* DIRECTIONS FOR THIS TASK *
Where a picture appears, leave it out, and print the rest of the records as they are.

───── RECORDS SHOWN

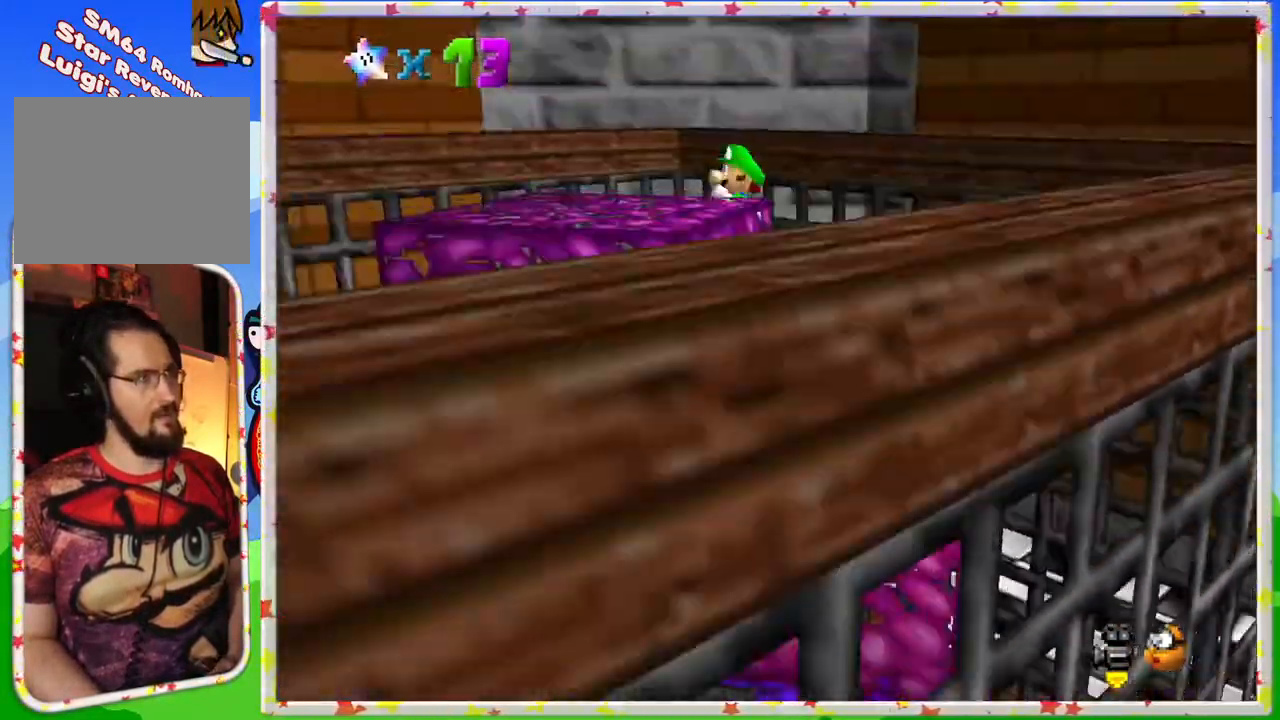
{"buttons": ["A"], "left_stick": "up-left", "events": [[50, "left_stick", "up-left"]]}
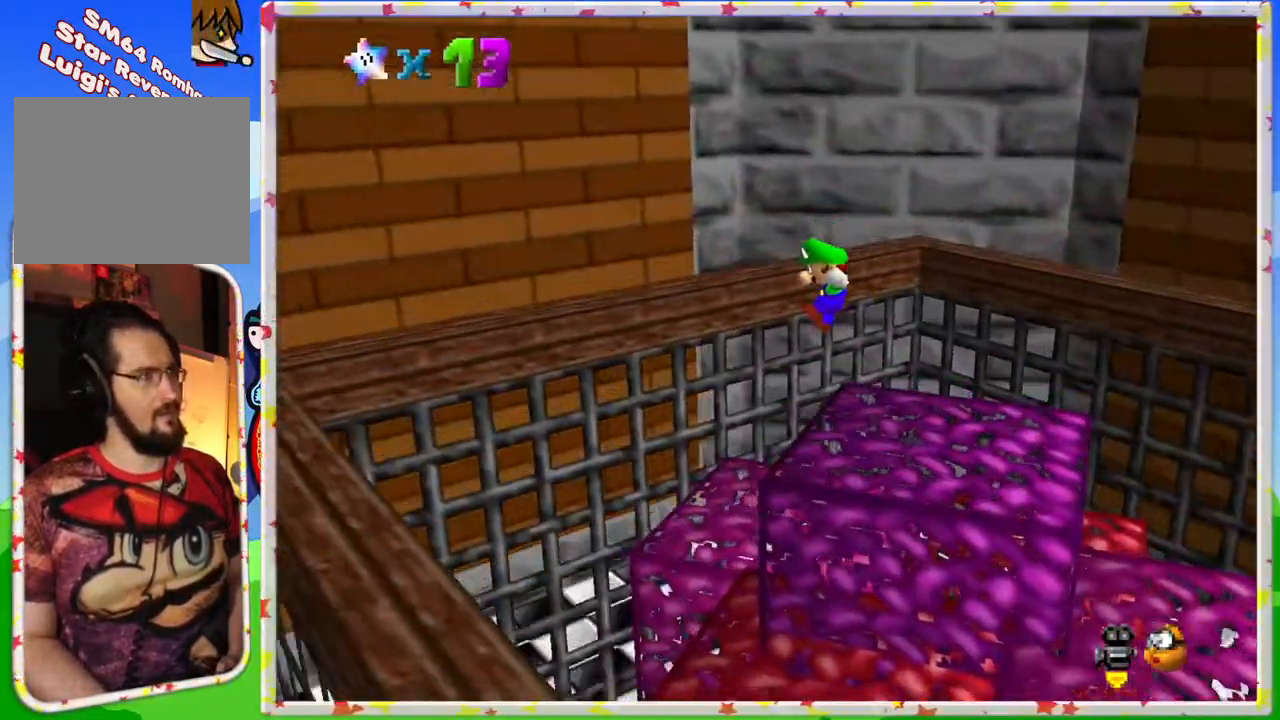
{"buttons": [], "left_stick": "up-left", "events": [[133, "A", "up"], [233, "A", "down"], [483, "A", "up"]]}
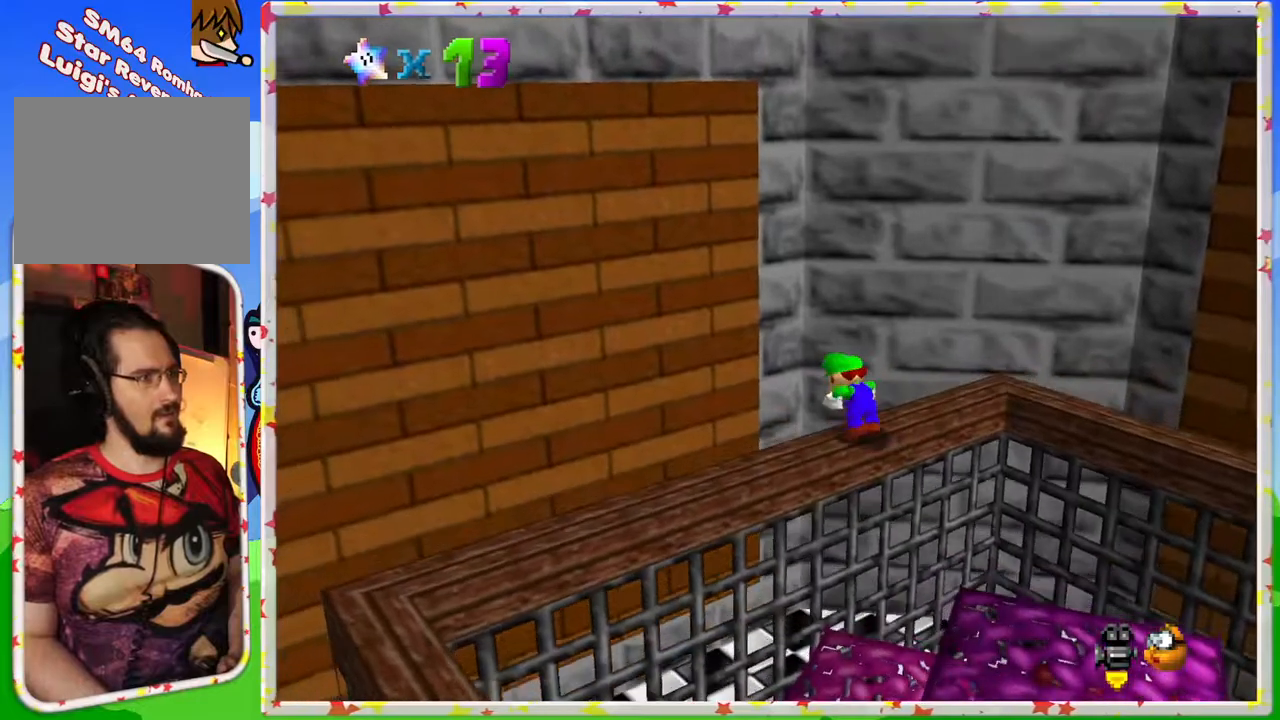
{"buttons": [], "left_stick": "up", "events": [[17, "left_stick", "center"], [100, "C_LEFT", "down"], [217, "C_LEFT", "up"], [233, "left_stick", "up"], [317, "C_LEFT", "down"], [417, "C_LEFT", "up"]]}
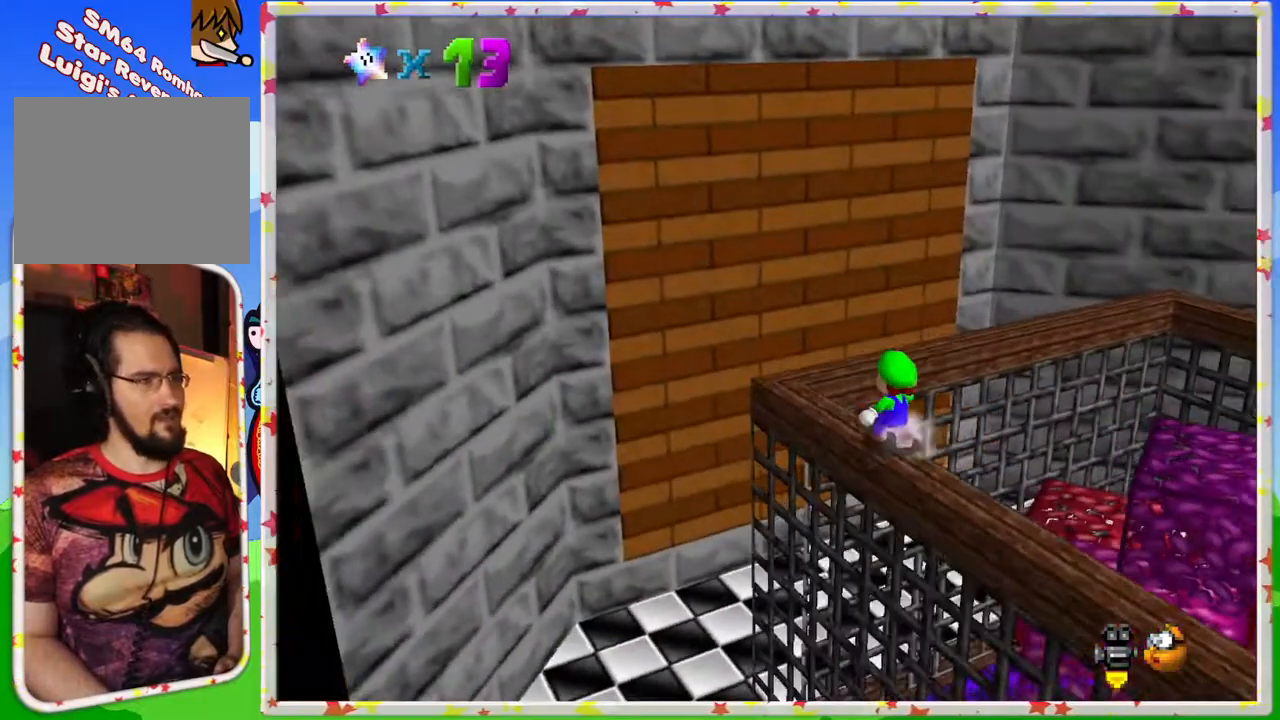
{"buttons": [], "left_stick": "up", "events": [[100, "A", "down"], [117, "left_stick", "up-left"], [233, "left_stick", "up"], [300, "A", "up"]]}
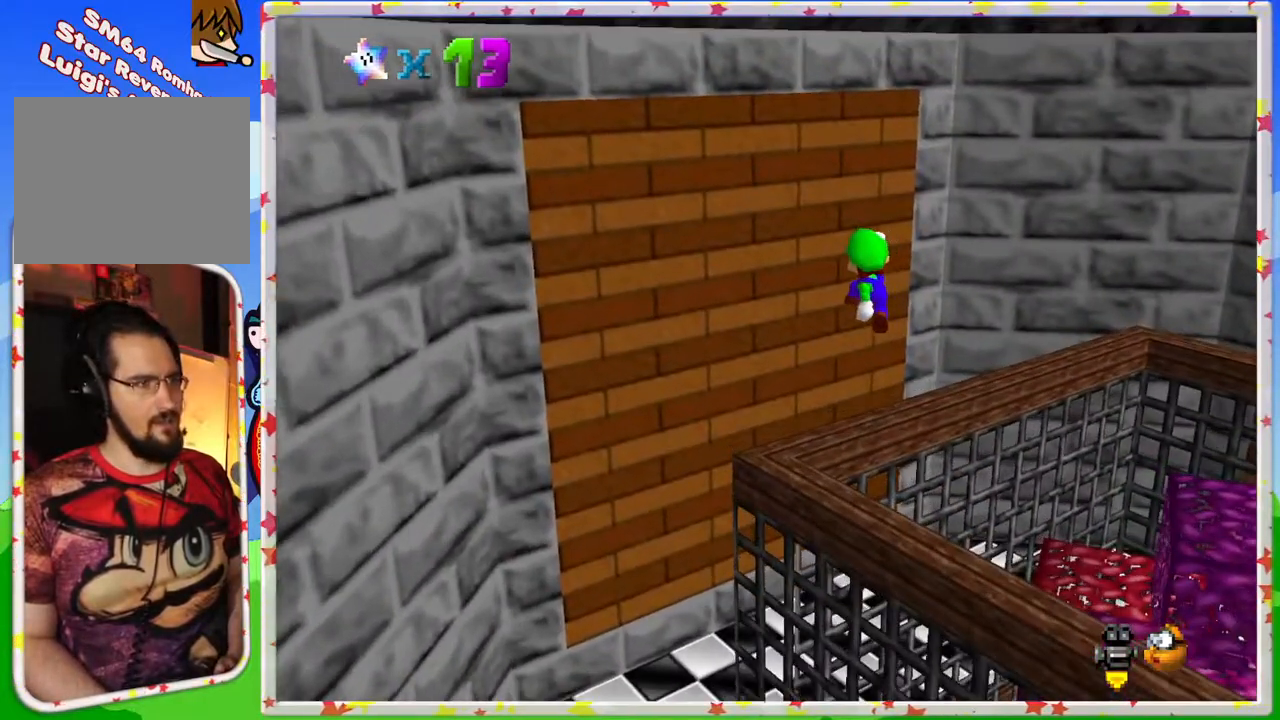
{"buttons": [], "left_stick": "up", "events": [[167, "C_LEFT", "down"], [333, "C_LEFT", "up"]]}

──────────

* WRITTEN SOLUTION *
{"buttons": ["A"], "left_stick": "up-left", "events": [[50, "left_stick", "up-left"]]}
{"buttons": [], "left_stick": "up-left", "events": [[133, "A", "up"], [233, "A", "down"], [483, "A", "up"]]}
{"buttons": [], "left_stick": "up", "events": [[17, "left_stick", "center"], [100, "C_LEFT", "down"], [217, "C_LEFT", "up"], [233, "left_stick", "up"], [317, "C_LEFT", "down"], [417, "C_LEFT", "up"]]}
{"buttons": [], "left_stick": "up", "events": [[100, "A", "down"], [117, "left_stick", "up-left"], [233, "left_stick", "up"], [300, "A", "up"]]}
{"buttons": [], "left_stick": "up", "events": [[167, "C_LEFT", "down"], [333, "C_LEFT", "up"]]}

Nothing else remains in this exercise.